Les années 2000 ont continué de faire subir des chocs sérieux au totalitarisme intellectuel et politique. C’est bien sûr le 21 avril 2002, avec la qualification au second tour de l’élection présidentielle de Jean-Marie Le Pen. Déjà une faillite prémonitoire des sondages et les limites du matraquage médiatique. D’une certaine manière un avant-goût du Brexit et de l’élection de Trump quatorze ans plus tard.
En 2005 et ensuite, ce sont des années noires pour la pensée dominante. Explosion des banlieues, lien évident entre immigration et violence, puis le Non au referendum exprimant un refus de l’Europe technocratique supra-nationale, extension de la contestation de la mondialisation au-delà des cercles où elle était restée confinée auparavant.
La décennie suivante, celle que nous sommes en train de vivre, ne fait qu’accentuer le déclin de la pensée totalitaire dominante. Pour simple exemple, on pensera à l’apparition de ce que les garde-chiourmes du politiquement correct appellent les « néo-réacs ». En réalité tout sauf un mouvement concerté.
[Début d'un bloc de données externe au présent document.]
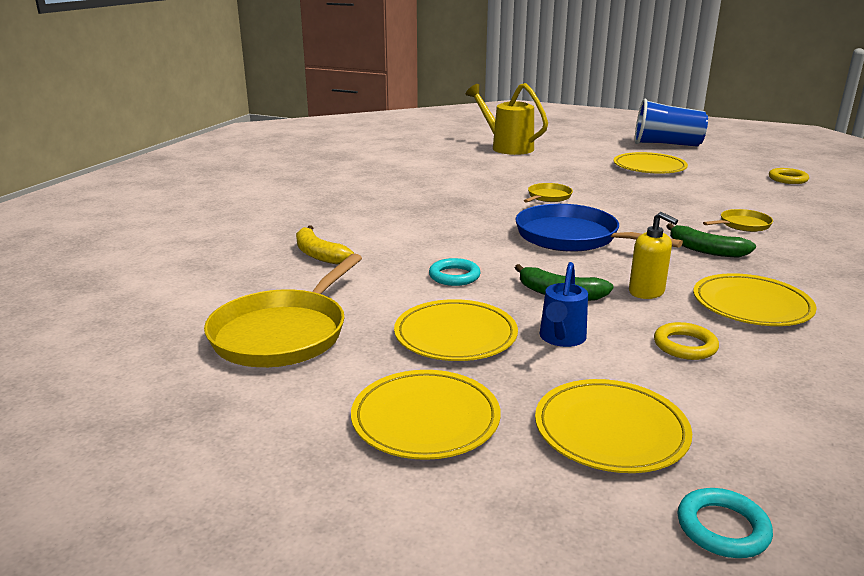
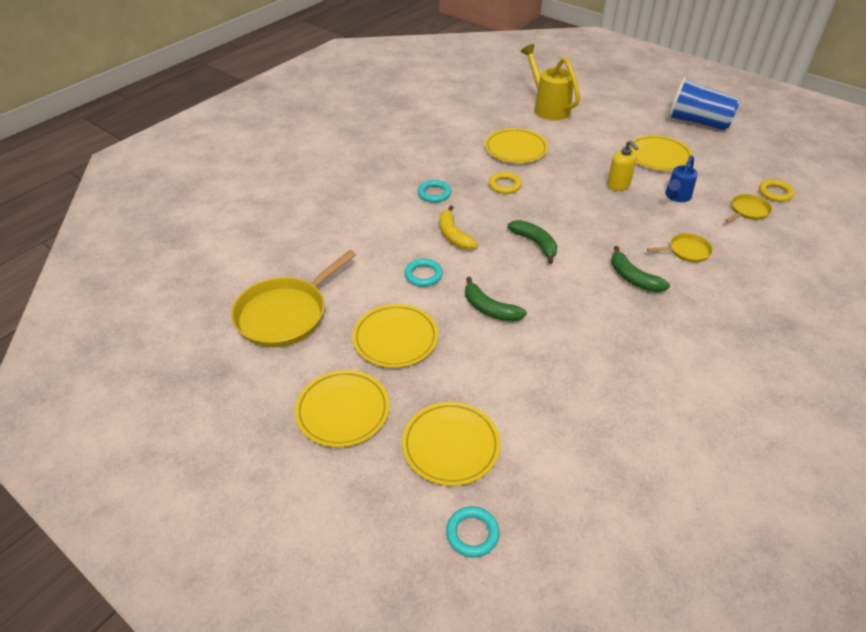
camera: 15 degrees right, 20 degrees up
yellow banana [296,226,354,265] -> yellow banana moved to [439,205,478,250]
blue pan [515,204,683,252] -> green banana [507,220,557,264]
yellow pan [524,183,573,203] -> yellow pan moved to [725,194,772,222]
blue watering can [540,262,588,347] -> blue watering can moved to [665,155,698,202]
yellow soap dispenser [629,212,678,299] -> yellow soap dispenser moved to [607,140,638,191]
yellow ring [654,322,719,360] -> yellow ring moved to [489,172,522,194]
yellow plate [693,273,817,326] -> yellow plate moved to [485,128,548,163]
none -> turquoise ring [418,180,451,203]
Juste l’expression concomitante de réflexions individuelles, venant d’ailleurs en majorité de gens de gauche !
Les observateurs de la vie intellectuelle en France se partagent parfois, au vu de ces évolutions récentes, sur le fait de savoir si le mouvement général des idées dans notre pays est dextrogyre ou sinistrogyre sur le long terme. Quoi qu’il en soit, pour Jean Sévillia, le critère essentiel revient à saisir que notre pays demeure profondément marqué, hélas, par la révolution française. Nous restons depuis lors, pour lui, un pays qui croit que pour avancer il faut rompre. Que la rupture s’impose face à la continuité. D’où notre inaptitude à la réforme. C’est clairement un premier handicap dans la lutte contre le terrorisme intellectuel.
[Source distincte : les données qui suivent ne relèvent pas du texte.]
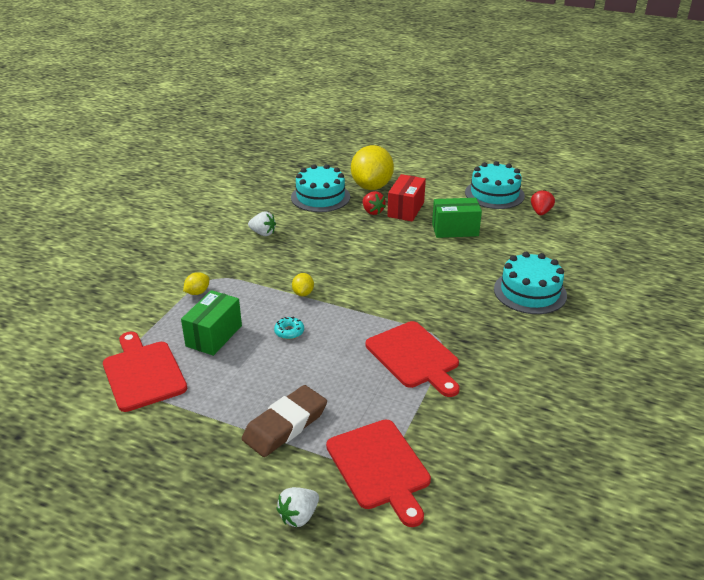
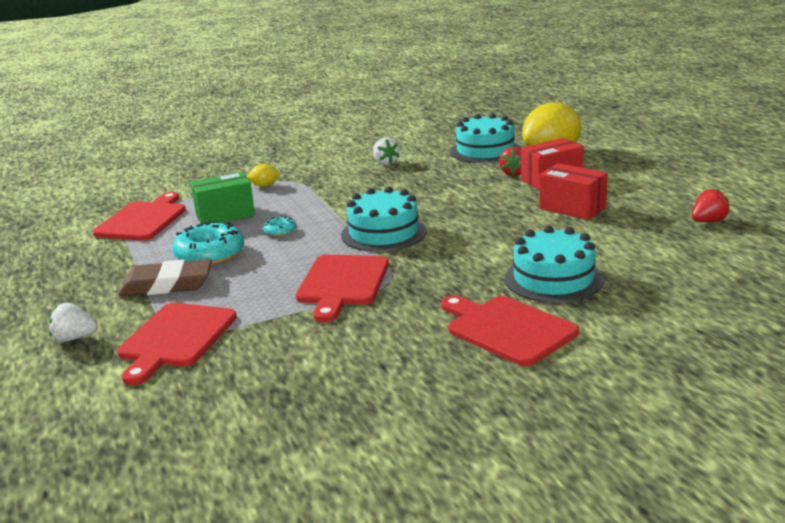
camera: 45 degrees right, 10 degrees down
yellow lemon [292,273,314,296] -> none
green box [432,198,482,238] -> red box [540,163,608,220]
turquoise cake [465,161,525,209] -> turquoise cake moved to [341,187,427,252]
none -> turquoise donut [172,221,244,265]
none -> red cutting board [441,295,579,366]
Un deuxième obstacle dans ce combat réside dans le fait établi que l’enseignement en France est dominé par la gauche : de la salle des profs du plus petit collège de province aux comités qui imposent depuis Paris les programmes, des syndicats d’enseignants aux manuels scolaires, la gauche règne sans vrai partage sur l’un de ses principaux bastions.
Une troisième difficulté pour continuer à faire reculer la pensée unique totalitaire vient de ce que le monde médiatique se classe aujourd’hui en France à 95 % à gauche. Or ce sont les médias qui servent de caisse de résonnance permanente à la doxa dominante.
Jean Sévillia, un gramsciste de nos temps : de droite et intelligent
Alors, au final faut-il être optimiste ? Vaut-il la peine d’être actif ? Nous sommes en ce moment à la croisée des chemins, nous dit Jean Sévillia. D’un côté la vraie société, le pays réel, ceux qui font tourner la France et qui souffrent. De l’autre un Système qui se défend, malgré les fissures béantes de son idéologie qui se fracasse chaque jour un peu plus contre le mur des réalités.
Le conférencier conclut sur une note incitant chacun à l’action pertinente, là où il se trouve, avec les moyens dont il dispose, dans la lutte contre le terrorisme intellectuel : il rappelle que dans l’Histoire tous les grands changements politiques ont été précédés par une révolution dans les idées. A l’heure actuelle, le Système se défend certes, mais il est fondamentalement artificiel.